If an employer loses a discrimination case, it typically has to pay the employee’s legal fees and associated costs (plus any damages due).
Theoretically, the same is true if the employee loses—the employer would then be entitled to reimbursement for defending the case. As a practical matter, most employees don’t have enough money to pay if they lose.
But what if the case is championed by the EEOC and the agency loses? Surely it has the money to reimburse the employer it dragged into court.
Fat chance you’ll recoup those costs, if this recent Minnesota case is any indication.
Recent case: After James Edstrom’s job offer was rescinded when his potential employer learned he was deaf, he went to the EEOC. The agency filed an ADA lawsuit against the company. The case went to trial and after six days, the jury concluded the company hadn’t violated the ADA.
The company then asked the court to order the EEOC to pay more than $500,000 in legal fees.

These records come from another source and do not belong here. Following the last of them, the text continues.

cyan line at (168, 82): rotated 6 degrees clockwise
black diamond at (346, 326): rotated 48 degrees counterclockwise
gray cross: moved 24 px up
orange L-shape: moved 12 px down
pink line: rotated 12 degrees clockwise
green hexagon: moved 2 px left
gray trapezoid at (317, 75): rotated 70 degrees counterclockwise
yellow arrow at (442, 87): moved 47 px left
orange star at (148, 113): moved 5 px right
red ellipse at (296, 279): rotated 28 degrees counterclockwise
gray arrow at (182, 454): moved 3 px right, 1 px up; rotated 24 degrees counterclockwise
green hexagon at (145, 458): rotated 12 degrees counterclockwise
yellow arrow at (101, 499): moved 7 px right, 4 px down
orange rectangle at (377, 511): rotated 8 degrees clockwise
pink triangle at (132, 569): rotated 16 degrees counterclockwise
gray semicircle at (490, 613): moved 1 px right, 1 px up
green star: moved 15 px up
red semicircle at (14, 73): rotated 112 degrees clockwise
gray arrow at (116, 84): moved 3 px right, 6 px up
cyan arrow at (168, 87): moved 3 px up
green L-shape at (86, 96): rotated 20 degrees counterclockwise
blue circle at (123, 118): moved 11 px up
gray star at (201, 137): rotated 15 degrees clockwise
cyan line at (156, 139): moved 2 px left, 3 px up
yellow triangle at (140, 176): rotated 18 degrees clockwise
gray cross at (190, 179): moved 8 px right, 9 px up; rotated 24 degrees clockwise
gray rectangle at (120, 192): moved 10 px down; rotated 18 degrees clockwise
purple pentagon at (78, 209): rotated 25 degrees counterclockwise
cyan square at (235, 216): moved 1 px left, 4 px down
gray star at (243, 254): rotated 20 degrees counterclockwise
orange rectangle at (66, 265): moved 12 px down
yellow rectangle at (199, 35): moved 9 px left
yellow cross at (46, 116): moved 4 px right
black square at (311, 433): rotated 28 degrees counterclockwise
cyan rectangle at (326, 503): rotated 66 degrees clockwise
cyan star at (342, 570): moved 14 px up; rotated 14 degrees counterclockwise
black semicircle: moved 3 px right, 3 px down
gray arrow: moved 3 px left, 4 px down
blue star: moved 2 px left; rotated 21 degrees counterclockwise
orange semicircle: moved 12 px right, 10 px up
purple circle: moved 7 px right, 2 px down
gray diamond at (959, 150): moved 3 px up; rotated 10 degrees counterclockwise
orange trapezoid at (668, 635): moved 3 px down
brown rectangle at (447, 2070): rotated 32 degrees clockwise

The court refused to do so. It reasoned that the EEOC is a public agency that is supposed to push the envelope in enforcing the nation’s employment laws.
Therefore, even if the claims are uncertain and it loses, the court said, the EEOC is still performing an important function. To make it pay the employer in this case would cut into its litigation war chest and might mean other employees would not get the help they need challenging their employers’ actions. (EEOC v. Hibbing Taconite, No. 09-729, DC MN, 2010)
Final note: The company said its attorneys spent more than 2,000 hours defending the case. Those costs—plus the chance the employee might win—show why preventing lawsuits should be your No. 1 goal.